Classifying molecular sequences using a linkage graph with their pairwise similarities

Abstract

This paper presents a method for classifying a large and mixed set of uncharacterized sequences provided by genome projects. As the measure of sequence similarity, we use similarity score computed by a method based on the dynamic programming (DP), such as the Smith-Waterman local alignment algorithm. Although comparison by DP based method is very sensitive, when given sequences include a family of sequences that are much diverged in evolutionary process, similarity among some of them may be hidden behind spurious similarity of some unrelated sequences. Also the distance derived from the similarity score may not be metric (i.e., triangle inequality may not hold) when some sequences have multi-domain structure.
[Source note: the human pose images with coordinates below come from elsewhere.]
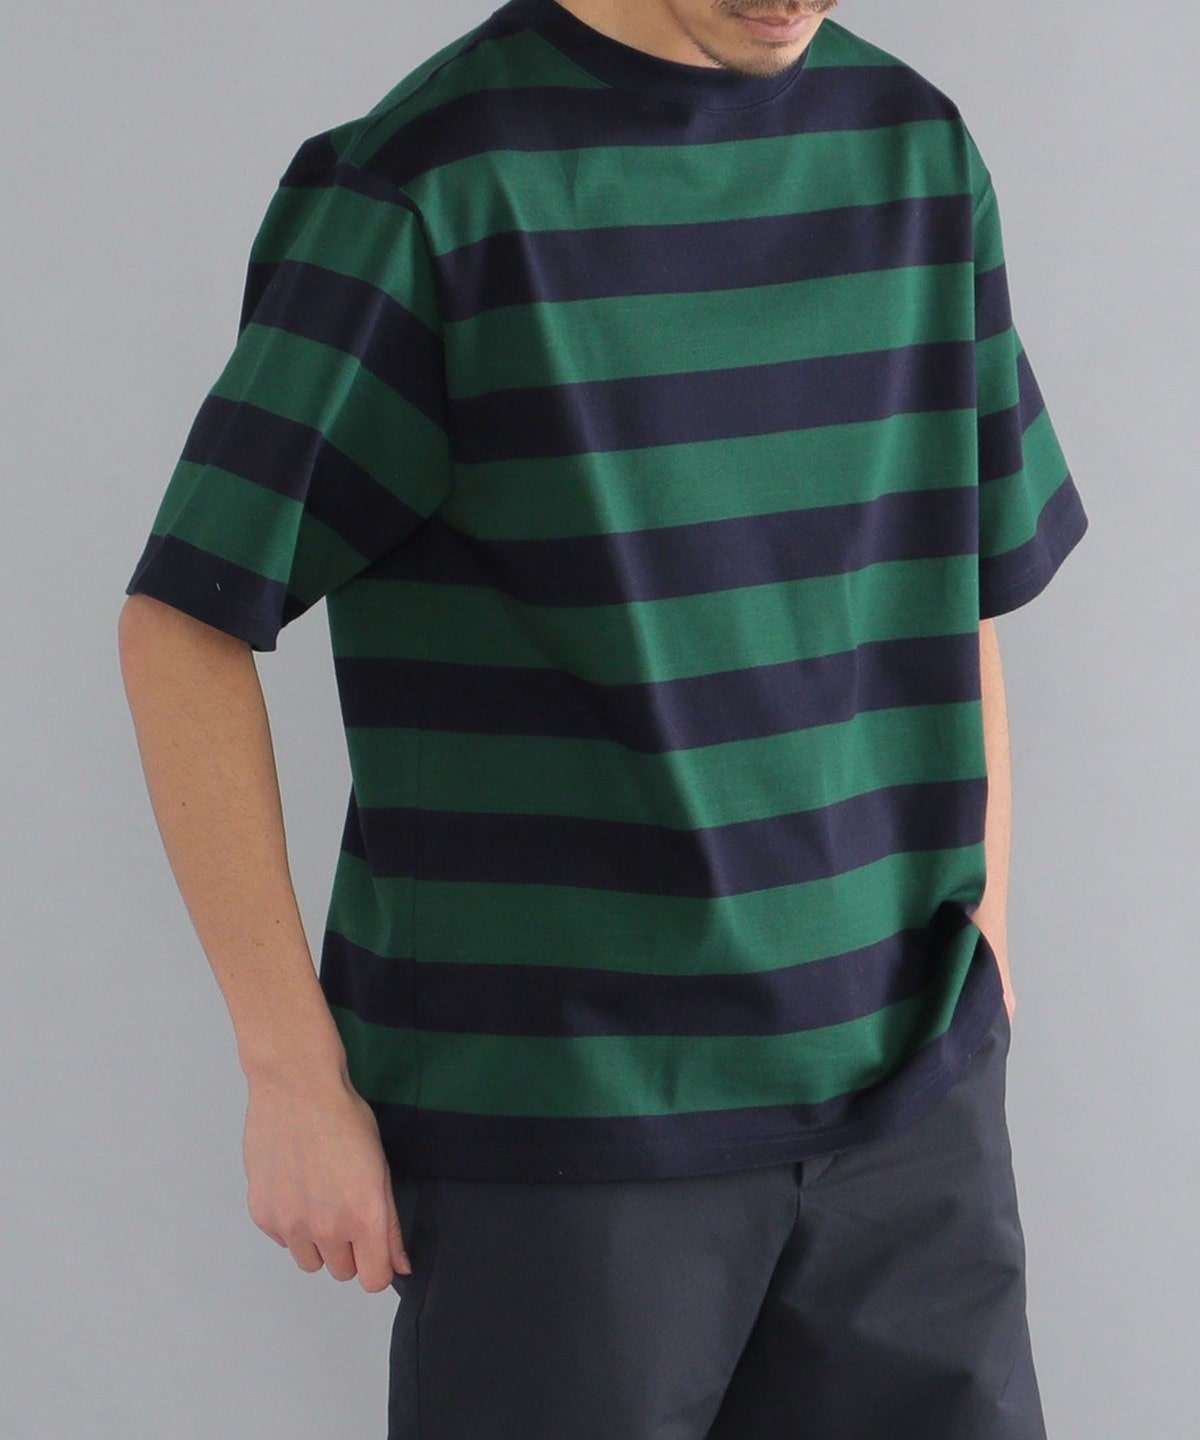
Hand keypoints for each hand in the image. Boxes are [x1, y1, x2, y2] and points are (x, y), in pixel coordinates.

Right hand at [243, 1066, 410, 1291]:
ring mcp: (292, 1224)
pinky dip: (290, 1223)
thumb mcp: (380, 1167)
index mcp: (364, 1217)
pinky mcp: (264, 1215)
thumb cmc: (343, 1118)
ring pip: (310, 1261)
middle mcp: (328, 1228)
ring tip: (319, 1199)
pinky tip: (296, 1187)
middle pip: (342, 1272)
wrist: (297, 1089)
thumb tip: (399, 1264)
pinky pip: (282, 1239)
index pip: (373, 1280)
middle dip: (347, 1249)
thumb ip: (390, 1223)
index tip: (374, 1250)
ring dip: (317, 1242)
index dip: (377, 1266)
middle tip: (345, 1209)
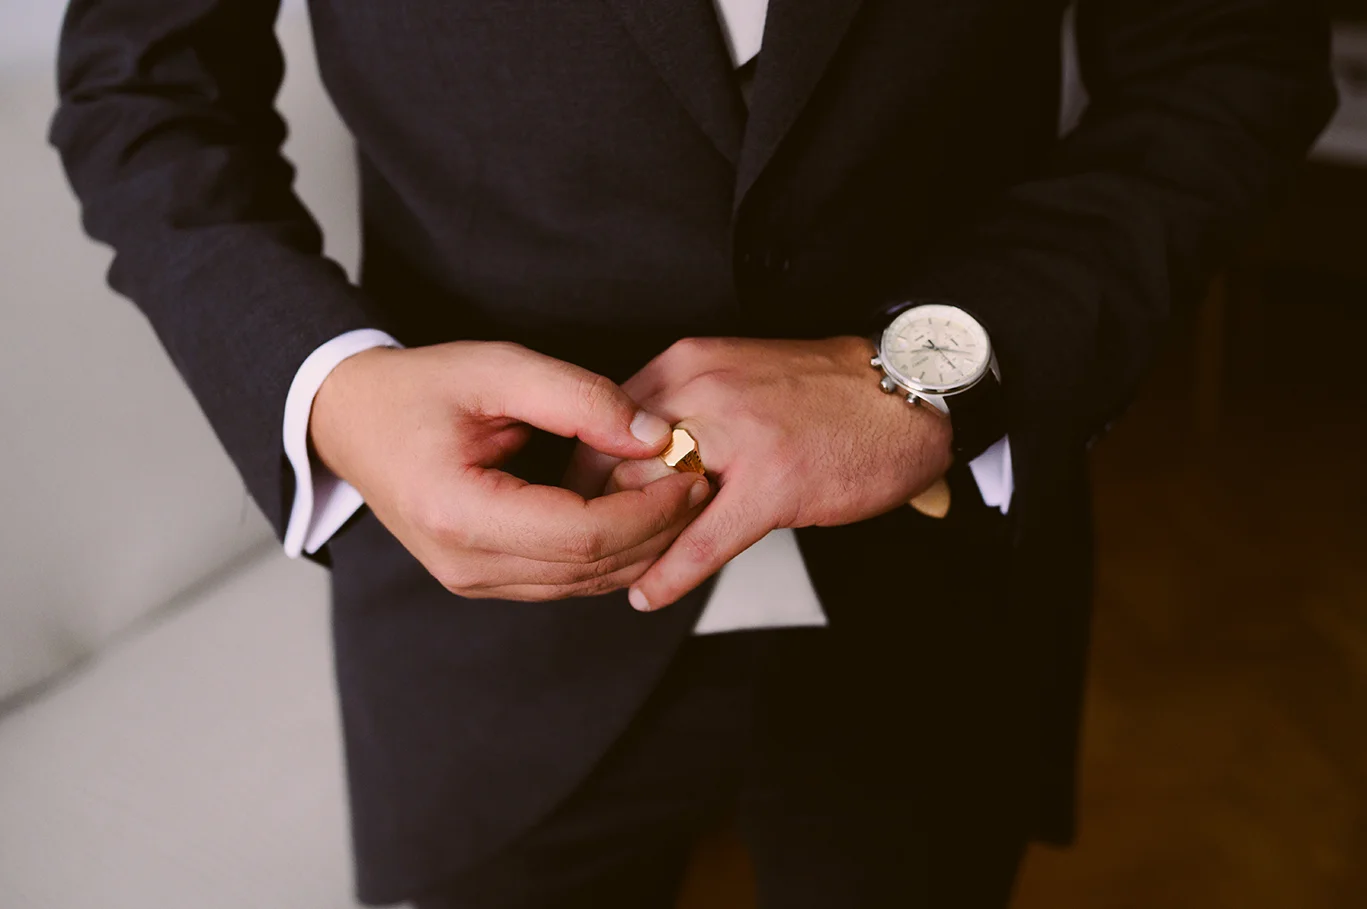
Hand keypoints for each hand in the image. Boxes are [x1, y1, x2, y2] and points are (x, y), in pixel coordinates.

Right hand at [310, 342, 710, 600]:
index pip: (582, 534)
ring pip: (584, 584)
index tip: (690, 473)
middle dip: (658, 532)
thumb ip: (578, 397)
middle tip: (700, 483)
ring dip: (642, 548)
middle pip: (590, 568)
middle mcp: (465, 563)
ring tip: (680, 497)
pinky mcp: (485, 579)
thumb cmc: (417, 389)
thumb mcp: (496, 368)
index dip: (649, 511)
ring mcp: (473, 580)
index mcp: (460, 513)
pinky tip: (640, 515)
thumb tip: (653, 436)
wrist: (352, 421)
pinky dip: (611, 553)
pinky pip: (565, 580)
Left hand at [564, 336, 952, 609]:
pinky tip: (647, 595)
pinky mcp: (772, 482)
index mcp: (687, 364)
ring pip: (648, 497)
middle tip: (582, 546)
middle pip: (612, 459)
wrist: (906, 392)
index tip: (573, 502)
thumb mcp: (734, 376)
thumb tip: (629, 458)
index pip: (601, 420)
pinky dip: (669, 574)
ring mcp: (739, 436)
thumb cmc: (823, 392)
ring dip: (625, 543)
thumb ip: (681, 409)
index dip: (582, 471)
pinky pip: (702, 539)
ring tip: (609, 573)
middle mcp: (702, 390)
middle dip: (592, 511)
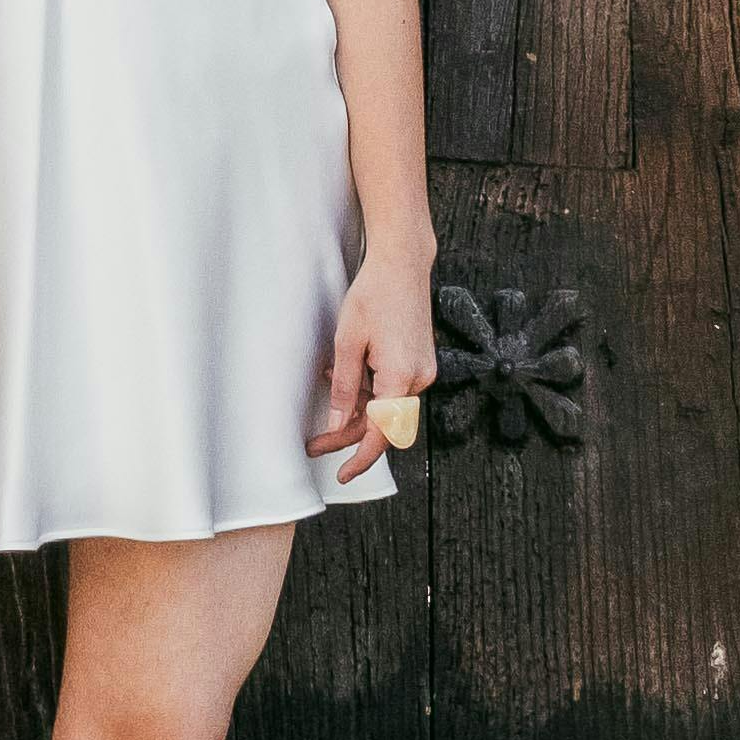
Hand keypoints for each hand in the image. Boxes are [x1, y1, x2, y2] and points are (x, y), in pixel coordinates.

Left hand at [313, 256, 434, 484]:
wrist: (402, 264)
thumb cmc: (373, 295)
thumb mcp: (347, 342)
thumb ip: (343, 387)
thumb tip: (338, 423)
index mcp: (401, 376)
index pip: (382, 434)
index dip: (362, 459)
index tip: (344, 474)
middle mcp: (419, 378)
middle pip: (383, 424)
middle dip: (349, 434)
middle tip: (316, 442)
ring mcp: (423, 370)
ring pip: (387, 407)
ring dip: (357, 407)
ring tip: (327, 385)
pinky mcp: (420, 362)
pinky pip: (393, 389)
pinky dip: (369, 390)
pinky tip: (346, 374)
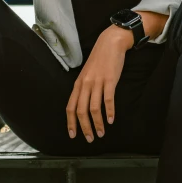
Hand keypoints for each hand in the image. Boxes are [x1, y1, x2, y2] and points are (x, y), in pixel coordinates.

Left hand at [66, 26, 129, 142]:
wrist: (110, 43)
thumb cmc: (99, 60)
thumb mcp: (86, 74)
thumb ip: (84, 89)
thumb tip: (83, 106)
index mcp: (78, 84)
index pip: (70, 107)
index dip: (71, 123)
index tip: (73, 135)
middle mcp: (85, 84)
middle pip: (81, 111)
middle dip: (84, 127)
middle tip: (89, 139)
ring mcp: (97, 82)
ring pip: (94, 108)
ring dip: (97, 123)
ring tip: (101, 133)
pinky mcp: (109, 80)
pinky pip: (108, 100)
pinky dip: (109, 112)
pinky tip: (111, 120)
To cope with these problems, we introduce a new graph structure called p-quasi complete graph for describing a family of sequences with a confidence measure. We prove that a restricted version of the p-quasi complete graph problem (given a positive integer k, whether a graph contains a 0.5-quasi complete subgraph of which size ⩾ k or not) is NP-complete. Thus we present an approximation algorithm for classifying a set of sequences using p-quasi complete subgraphs. The effectiveness of our method is demonstrated by the result of classifying over 4000 protein sequences on the Escherichia coli genome that was completely determined recently.